Friday, October 05, 2007

 

Culture rools

A second cultural outing this week, this time to the Globe to see "Love's Labour's Lost". (Not altogether sure that the apostrophes are in the right place - one might have thought that both love and labour were plural in this context - but I have gone to the bother of checking in my copy of the text). A very energetic and rather young performance, in which much loving attention had been given to staging, music, mime, dance, deer and bounding. And, as with the Magic Flute, rather taken with how much like a pantomime it was - in this case with the words being particularly decent rather than the music. All most enjoyable. Not really bothered how authentic or not it was.

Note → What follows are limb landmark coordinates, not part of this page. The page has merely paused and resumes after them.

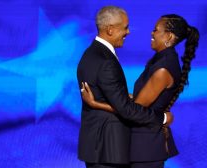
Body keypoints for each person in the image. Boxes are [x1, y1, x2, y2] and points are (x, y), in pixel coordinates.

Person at [81, 14, 200, 168]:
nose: (152, 33)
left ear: (169, 36)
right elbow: (139, 100)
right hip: (141, 145)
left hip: (145, 149)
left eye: (156, 30)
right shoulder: (159, 60)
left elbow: (132, 111)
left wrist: (95, 103)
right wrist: (115, 95)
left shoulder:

Slightly concerned to discover that we had seats without backs but this was more than compensated by being in the front row and having a substantial wooden rail to lean forward on. Ringside seats in fact - if one neglects the groundlings swirling around below one. Red cushions well worth their pound a pop. Being slightly above them, slightly (maybe three is enough for one paragraph. But it is sometimes slightly irritating to be groping around for an alternative word when one actually means the second time what one said the first time. Repetition rools) disconcerted by the way that the eager groundling faces followed the action around the interesting stage - there was even a certain amount - heaven forbid - of interaction between the groundlings and the artistes during the action.

But the words were a bit of a problem. I had had a quick look at them beforehand - and found them very dense. Well laden with all kinds of verbal trickery, a good proportion of which depended on knowledge of the vocabulary and events of the day. Now I am reasonably well read but, without more time or inclination to study, it was reasonably heavy work. The result was that, with the words being rather gabbled amidst a welter of other action, a good proportion of them were lost. And I would be very suprised if more than a small proportion of the audience were in better case than I. So while I can see that if one does know the words, one might be unhappy at their loss, for most of us perhaps this rather non-verbal production is the way forward? At least until we re-learn how to cope with complex speech. Have we been ruined by a diet of TV and newspapers which has been controlled to hearing and reading ages of 10 or something?

Spent far too large a chunk of today chasing down a bug in an Excel program. And the flambouyant explanations one comes up with in these circumstances remain impressive. Despite all one's experience, one's mind still turns to the possibility of the fame which might acrue from discovering and properly documenting a bug in the mighty Excel! But, alas, plodding detection work eventually grinds the answer out of the system - and in this case, as so often, the solution was very banal. Not what my Latin teacher used to call an intelligent mistake at all. What I think he meant was an error which was not simply carelessness or thoughtlessness, but a mistake which arose from asking the right question at the right time, but coming up with the wrong answer.

Moving into bubble land, I believe there is quite a strong analagy between software detection and the crime sort. The same chasing of hares. The same blundering around in the dark with the heavy breathing of one's managers (who understand nothing you understand) just behind one's ears. The making your mind up far too early in the game and being blind to anything which does not fit in with what you have already decided is the answer. The implicit assumption that any fault must lie in somebody else's bit of the system. For a jape (albeit of a rather prosy sort) one might translate a Morse mystery into an Excel mystery.

Talking of fame reminds me of a fragment of a dream I had the other day. I was sitting in the tube watching a rather non-descript somebody reading a full-page advertisement for some job or another. I remember being distinctly put out that such a non-descript could even contemplate applying for a job which justified a full-page advert when I had never got much beyond the classified.

This was a day or so after another of those dreams when I visit an imaginery but persistant place. In this case an imaginary pier in Portsmouth. It seemed very familiar in the dream and on waking I was sure I had dreamt about this pier before - but maybe it is all an illusion. The dream can fake the impression of familiarity along with everything else.